Because of all the charging, we do accumulate a lot of rewards. Both Chase cards offer cash back and that money goes right back to paying down the card. The Bank of America rewards are only redeemable on Royal Caribbean cruises. The Tampa Postal credit card points we use mostly for hotels because we’ve found that to be the best value.

See related: Business credit card tips for beating the January blues

How do you handle your accounts? Keep a running balance, pay it all off?

I use QuickBooks. I consider myself to be very detailed, as I attach receipts and properly allocate each transaction. That includes $2.50-ice-bag purchases for each charter.
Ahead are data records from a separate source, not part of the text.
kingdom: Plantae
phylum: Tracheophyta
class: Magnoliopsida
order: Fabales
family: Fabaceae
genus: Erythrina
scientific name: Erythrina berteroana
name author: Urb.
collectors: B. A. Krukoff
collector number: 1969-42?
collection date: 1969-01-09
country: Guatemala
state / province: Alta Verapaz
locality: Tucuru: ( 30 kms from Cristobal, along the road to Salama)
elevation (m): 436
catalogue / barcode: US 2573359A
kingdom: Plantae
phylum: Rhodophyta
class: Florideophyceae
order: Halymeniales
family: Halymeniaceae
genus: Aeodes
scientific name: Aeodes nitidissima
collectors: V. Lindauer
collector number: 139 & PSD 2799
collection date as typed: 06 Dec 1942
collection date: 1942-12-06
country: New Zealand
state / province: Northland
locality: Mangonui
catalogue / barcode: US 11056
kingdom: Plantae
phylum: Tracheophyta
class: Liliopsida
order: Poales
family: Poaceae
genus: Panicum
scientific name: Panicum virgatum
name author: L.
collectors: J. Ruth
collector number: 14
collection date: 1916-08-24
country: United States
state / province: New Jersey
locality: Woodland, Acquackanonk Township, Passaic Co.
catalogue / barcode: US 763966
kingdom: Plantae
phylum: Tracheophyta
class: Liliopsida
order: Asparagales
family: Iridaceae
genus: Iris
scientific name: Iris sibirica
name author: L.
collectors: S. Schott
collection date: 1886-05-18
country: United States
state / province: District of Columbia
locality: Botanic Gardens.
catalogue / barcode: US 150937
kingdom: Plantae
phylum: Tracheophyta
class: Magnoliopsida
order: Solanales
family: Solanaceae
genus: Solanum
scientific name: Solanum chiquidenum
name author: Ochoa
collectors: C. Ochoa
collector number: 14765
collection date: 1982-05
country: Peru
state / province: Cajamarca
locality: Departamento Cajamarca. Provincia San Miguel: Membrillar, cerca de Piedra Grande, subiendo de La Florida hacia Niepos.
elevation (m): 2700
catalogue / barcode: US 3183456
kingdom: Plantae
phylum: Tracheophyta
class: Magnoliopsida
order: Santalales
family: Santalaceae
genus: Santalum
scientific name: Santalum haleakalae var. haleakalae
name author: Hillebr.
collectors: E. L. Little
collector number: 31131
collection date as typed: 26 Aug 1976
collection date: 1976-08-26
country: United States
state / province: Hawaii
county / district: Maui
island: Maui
I prefer to pay the credit cards off each month, but at this point in the business, we are keeping a running balance and paying it down slowly.

The amount paid on each card is decided by the APR or possible need to use the card for a specific transaction. For example, we will be sailing out of the county in January and February, so I have paid off the credit card with the lowest foreign transaction fee.

See related: Best no foreign transaction fee cards

What lessons have you learned about borrowing money along the way? 

The most important thing about borrowing money is to make meaningful payments every month. Life happens, credit cards can be a good thing to get you out of a pinch, but if you spend more than you are paying off each month, you’ll drown. The last few months, we have had to rack up more debt than I have ever had in my entire life. It’s really scary, but our business is bringing in cash. I am able to make substantial payments each month and the debt is slowly diminishing. 

Also, I would recommend opening and having credit available before starting your business. It is so much harder to get as a new business.